◆ EXERCISE DESCRIPTION ◆
Gather all lines from the material that contain the word "frac".
[Opening SOURCE RECORDS section]
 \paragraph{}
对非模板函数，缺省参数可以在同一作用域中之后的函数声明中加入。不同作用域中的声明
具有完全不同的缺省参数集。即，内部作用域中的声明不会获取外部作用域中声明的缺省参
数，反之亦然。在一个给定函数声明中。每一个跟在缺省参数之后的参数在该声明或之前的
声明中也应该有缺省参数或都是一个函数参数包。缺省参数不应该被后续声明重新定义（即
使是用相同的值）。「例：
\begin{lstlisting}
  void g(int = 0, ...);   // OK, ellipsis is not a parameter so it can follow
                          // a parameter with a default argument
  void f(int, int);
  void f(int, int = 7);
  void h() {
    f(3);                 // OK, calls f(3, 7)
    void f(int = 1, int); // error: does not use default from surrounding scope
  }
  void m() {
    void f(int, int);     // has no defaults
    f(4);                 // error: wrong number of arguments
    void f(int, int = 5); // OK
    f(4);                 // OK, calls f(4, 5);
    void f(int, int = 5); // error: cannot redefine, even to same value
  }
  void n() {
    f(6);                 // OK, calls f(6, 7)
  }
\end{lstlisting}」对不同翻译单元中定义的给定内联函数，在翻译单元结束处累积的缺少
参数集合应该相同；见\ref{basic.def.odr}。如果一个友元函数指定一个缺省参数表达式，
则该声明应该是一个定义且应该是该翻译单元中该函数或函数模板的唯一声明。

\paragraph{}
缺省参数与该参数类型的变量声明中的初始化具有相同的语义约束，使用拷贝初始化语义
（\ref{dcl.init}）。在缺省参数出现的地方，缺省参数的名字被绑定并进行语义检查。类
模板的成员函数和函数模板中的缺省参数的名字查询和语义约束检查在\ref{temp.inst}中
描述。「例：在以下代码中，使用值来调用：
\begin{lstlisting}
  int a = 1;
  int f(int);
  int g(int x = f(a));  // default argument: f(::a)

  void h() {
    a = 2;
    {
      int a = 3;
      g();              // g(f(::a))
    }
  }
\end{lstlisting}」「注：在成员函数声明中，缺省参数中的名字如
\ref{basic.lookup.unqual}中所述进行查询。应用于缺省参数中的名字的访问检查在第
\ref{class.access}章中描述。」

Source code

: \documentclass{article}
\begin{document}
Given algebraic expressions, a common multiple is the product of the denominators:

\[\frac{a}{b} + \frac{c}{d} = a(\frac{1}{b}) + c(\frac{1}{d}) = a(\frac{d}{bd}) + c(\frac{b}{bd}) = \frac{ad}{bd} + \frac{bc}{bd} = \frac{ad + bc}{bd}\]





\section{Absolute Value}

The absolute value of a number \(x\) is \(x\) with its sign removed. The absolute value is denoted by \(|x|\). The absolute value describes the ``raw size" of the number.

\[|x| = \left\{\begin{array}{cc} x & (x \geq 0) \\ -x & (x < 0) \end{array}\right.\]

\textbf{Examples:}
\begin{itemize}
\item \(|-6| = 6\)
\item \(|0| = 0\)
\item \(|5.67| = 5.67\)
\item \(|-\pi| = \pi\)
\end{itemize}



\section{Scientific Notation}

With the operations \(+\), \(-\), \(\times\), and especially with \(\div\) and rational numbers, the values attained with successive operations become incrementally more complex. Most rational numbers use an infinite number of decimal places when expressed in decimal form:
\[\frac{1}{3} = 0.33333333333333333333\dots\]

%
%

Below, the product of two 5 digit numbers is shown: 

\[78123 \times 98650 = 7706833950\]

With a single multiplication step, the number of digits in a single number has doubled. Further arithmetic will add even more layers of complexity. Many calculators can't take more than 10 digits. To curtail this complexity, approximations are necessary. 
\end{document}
[Closing SOURCE RECORDS section]
[Opening SOURCE RECORDS section]
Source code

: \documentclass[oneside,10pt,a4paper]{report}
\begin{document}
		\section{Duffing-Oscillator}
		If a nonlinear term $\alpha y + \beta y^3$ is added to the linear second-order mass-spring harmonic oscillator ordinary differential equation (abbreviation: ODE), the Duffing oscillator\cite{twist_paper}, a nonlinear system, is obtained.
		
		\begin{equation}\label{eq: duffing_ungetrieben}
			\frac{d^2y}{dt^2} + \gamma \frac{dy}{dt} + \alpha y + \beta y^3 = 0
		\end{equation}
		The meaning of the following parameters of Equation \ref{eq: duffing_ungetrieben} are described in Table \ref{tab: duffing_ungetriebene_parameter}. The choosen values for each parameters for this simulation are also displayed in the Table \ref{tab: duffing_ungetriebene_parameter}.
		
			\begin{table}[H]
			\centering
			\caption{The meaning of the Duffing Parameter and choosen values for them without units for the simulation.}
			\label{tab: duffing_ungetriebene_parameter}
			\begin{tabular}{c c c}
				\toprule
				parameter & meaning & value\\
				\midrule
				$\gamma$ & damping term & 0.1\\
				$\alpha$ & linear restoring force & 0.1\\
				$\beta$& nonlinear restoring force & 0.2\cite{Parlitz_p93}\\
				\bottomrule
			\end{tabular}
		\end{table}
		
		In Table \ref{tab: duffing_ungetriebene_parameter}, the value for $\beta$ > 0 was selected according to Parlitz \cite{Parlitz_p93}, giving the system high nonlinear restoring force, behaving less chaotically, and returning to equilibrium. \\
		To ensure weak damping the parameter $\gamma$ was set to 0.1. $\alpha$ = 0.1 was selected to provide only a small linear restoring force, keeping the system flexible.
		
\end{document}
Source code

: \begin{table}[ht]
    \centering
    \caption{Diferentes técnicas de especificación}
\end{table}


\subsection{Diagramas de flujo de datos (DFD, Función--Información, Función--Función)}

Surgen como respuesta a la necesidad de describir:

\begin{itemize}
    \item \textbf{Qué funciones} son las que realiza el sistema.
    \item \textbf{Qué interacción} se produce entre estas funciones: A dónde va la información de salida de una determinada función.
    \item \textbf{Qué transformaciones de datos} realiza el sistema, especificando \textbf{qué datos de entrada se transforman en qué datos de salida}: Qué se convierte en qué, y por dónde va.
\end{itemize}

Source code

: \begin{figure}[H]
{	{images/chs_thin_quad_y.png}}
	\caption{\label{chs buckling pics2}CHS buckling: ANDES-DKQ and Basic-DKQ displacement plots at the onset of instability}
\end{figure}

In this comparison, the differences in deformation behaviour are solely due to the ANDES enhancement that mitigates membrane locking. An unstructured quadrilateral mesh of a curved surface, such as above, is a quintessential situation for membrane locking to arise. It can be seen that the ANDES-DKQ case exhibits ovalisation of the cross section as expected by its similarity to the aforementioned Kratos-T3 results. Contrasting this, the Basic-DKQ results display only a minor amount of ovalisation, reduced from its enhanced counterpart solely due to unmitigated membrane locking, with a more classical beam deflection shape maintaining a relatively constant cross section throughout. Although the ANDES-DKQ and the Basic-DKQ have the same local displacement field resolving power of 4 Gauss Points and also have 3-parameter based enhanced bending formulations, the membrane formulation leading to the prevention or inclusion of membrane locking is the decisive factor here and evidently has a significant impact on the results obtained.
[Closing SOURCE RECORDS section]
[Opening SOURCE RECORDS section]
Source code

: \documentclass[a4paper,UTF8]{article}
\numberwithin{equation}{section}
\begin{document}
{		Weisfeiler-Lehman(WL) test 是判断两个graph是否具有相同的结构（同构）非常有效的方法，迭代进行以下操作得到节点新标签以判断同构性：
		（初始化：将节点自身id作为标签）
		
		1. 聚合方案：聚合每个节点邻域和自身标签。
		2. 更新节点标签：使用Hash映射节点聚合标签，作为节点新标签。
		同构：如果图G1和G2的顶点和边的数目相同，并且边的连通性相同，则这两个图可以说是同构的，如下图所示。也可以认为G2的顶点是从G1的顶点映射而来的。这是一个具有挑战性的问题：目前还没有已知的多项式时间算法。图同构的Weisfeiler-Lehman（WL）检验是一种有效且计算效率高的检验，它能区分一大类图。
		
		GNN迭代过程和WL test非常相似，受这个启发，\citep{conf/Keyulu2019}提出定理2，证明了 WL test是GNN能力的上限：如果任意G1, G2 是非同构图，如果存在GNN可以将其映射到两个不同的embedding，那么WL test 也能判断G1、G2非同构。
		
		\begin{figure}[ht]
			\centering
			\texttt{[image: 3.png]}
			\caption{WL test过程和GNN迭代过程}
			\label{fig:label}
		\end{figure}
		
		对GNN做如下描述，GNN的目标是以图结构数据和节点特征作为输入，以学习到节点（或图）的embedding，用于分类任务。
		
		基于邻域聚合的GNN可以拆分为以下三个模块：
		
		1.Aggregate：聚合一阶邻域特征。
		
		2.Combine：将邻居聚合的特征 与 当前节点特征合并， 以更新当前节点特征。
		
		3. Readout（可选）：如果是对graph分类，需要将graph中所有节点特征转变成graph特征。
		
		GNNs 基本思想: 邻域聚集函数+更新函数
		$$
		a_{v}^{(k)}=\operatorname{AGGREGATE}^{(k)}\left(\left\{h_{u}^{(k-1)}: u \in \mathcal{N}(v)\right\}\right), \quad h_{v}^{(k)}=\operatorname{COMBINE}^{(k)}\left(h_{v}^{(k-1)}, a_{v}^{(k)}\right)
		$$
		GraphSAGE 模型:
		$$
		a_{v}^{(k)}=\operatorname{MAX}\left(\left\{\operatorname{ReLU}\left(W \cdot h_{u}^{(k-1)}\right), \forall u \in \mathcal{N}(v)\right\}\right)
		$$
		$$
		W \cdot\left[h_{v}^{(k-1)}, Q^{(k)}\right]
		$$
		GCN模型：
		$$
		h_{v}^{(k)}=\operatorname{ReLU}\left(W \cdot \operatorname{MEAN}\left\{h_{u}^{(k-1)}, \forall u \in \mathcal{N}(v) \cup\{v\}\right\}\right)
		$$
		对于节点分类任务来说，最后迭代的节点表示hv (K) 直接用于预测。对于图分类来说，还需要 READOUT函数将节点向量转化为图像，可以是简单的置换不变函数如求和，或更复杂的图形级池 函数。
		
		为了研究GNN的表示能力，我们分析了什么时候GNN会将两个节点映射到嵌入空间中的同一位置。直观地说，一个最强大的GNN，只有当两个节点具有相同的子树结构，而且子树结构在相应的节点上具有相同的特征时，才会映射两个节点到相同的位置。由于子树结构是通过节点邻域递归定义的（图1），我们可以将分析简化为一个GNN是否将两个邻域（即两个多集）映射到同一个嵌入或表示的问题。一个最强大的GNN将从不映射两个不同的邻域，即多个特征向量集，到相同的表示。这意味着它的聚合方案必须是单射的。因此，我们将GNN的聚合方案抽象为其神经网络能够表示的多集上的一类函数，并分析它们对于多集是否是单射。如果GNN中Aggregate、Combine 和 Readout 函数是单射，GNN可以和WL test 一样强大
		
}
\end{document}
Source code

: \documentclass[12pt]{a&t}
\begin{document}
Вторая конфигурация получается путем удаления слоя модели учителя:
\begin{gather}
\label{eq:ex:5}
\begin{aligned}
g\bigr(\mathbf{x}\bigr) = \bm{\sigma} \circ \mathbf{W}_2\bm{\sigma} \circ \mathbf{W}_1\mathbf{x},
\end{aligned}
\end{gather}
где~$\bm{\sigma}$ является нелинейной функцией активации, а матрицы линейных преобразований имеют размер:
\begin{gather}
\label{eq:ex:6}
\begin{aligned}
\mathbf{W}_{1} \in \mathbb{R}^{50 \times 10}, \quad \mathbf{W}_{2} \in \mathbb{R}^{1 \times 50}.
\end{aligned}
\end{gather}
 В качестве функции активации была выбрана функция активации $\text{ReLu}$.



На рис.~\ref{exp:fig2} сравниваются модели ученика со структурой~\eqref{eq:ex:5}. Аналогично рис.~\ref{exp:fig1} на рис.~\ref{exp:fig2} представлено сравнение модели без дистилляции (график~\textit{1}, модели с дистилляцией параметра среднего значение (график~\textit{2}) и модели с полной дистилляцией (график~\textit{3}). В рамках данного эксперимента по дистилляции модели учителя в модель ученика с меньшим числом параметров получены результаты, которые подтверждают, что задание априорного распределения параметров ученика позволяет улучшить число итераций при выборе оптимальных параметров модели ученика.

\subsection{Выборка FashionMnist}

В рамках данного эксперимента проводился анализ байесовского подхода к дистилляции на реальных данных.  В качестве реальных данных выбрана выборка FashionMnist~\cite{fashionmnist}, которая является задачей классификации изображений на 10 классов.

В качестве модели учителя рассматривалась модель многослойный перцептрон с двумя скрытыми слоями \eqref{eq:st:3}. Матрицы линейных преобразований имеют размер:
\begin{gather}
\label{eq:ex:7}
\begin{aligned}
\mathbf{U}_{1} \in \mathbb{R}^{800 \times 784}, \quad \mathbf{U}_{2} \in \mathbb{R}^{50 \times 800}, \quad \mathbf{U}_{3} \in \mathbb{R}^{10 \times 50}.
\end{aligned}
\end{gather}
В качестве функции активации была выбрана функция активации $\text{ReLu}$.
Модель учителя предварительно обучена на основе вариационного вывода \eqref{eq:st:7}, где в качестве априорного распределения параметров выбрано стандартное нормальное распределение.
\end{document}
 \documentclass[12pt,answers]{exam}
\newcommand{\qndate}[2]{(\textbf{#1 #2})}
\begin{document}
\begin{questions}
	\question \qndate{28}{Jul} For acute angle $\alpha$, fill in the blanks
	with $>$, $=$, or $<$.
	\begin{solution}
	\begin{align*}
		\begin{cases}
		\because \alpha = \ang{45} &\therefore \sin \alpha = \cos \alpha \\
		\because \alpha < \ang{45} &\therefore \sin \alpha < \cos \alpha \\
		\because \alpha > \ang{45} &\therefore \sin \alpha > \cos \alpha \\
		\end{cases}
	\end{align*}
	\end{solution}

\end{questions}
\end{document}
[Closing SOURCE RECORDS section]
◆ SOLUTION TO THIS EXERCISE ◆
\[\frac{a}{b} + \frac{c}{d} = a(\frac{1}{b}) + c(\frac{1}{d}) = a(\frac{d}{bd}) + c(\frac{b}{bd}) = \frac{ad}{bd} + \frac{bc}{bd} = \frac{ad + bc}{bd}\]
\[\frac{1}{3} = 0.33333333333333333333\dots\]
			\frac{d^2y}{dt^2} + \gamma \frac{dy}{dt} + \alpha y + \beta y^3 = 0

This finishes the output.